Przespałem temat i nie wrzucilem rury w zasypkę. Teraz mam dylemat, którędy puścić kanał z doprowadzeniem powietrza pod kominek.
Pomijam fakt, że może kominka nigdy nie będzie. Jednak w razie "w" postanowiłem zrobic komin i teraz muszę doprowadzic pod to powietrze.
W tej chwili mam chudziaka, mam komin spalinowy i powstają ściany.

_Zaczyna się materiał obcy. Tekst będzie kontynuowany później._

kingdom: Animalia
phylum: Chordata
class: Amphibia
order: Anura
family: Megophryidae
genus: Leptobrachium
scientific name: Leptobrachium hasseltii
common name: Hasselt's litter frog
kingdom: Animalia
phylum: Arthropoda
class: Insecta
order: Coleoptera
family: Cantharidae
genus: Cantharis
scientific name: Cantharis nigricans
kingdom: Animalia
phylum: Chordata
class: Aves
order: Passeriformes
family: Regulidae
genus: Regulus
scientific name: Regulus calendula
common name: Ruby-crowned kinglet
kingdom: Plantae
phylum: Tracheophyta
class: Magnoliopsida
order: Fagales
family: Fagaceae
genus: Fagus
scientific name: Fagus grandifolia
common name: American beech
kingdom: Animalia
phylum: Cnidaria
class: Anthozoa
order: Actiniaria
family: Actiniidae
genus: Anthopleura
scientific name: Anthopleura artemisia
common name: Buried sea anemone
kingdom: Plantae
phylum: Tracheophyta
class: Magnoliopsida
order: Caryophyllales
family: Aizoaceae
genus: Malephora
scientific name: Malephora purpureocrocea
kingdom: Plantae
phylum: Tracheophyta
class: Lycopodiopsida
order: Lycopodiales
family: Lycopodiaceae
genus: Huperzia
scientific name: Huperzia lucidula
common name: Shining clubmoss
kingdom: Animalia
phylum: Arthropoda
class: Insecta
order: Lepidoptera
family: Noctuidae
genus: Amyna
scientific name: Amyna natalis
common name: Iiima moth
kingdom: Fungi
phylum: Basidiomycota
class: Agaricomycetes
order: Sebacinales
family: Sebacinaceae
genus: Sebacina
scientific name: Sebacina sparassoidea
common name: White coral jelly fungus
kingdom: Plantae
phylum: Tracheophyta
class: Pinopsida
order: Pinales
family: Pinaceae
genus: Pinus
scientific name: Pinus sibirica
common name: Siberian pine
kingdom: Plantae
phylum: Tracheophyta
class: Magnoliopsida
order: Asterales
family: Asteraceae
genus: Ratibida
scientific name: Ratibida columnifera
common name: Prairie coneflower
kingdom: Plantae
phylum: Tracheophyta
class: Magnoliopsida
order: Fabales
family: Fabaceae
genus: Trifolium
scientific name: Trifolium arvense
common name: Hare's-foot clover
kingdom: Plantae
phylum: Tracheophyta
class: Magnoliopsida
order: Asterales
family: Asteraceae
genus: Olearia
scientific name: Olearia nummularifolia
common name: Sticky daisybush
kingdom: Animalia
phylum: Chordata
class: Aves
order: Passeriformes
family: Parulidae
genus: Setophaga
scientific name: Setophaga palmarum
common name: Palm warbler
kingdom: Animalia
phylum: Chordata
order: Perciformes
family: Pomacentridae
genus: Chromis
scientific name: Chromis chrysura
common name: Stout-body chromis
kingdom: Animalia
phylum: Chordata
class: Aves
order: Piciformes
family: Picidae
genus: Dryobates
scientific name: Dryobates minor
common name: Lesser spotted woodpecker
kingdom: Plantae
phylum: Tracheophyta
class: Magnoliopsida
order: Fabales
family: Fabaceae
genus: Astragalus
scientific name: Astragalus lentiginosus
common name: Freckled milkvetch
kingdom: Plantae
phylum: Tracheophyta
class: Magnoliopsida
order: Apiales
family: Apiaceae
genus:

Planuję rekuperację, więc wentylacji grawitacyjnej w salonie w ogóle nie będzie.
Kominek będzie usytuowany w centralnej czesci budynku, wiec kanał bedzie przecinał salon na pół.
Wymyśliłem sobie dwa rozwiązania.
1. Kanał wentylacyjny prostokątny 22cmx9cm na chudziaku i przykryty kilkoma cm styropianu i na to wylewka,
2. Dostawić do komina spalinowego z keramzytobetonu kanał wentylacyjny z tego samego materiału o przekroju wew 12x17.
Pierwsze rozwiązanie może z pozoru prostsze, jednak boję się że gdybym faktycznie zrobił kominek i z niego korzystał to wychłodzę sobie podłogę w ten sposób i po co to całe ocieplenie fundamentów było.
Pytanie, czy drugie rozwiązanie zostanie uznane przez kominiarza za prawidłowe i czy ma prawo zadziałać (żeby się nie okazało ze przed rozpaleniem ognia np ciag bedzie odwrotny tzn z komina spalinowego powietrze bedzie przeplywalo w kierunku komina wentylacyjnego?
Może ewentualne zamkniecie ruchu powietrza w kanale doprowadzajacym powietrze pod kominek poprzez zastosowanie jakiejś przysłony i otwieranie jej po rozpaleniu wyeliminuje całkowicie mój wymyślony problem?
Czy ktos ma takie rozwiązanie lub dostrzega jakiś błąd w tym pomyśle, którego ja nie widzę?
Za wszelkie próby obalenia tego pomysłu lub poparcia z uzasadnieniem będę wdzięczny.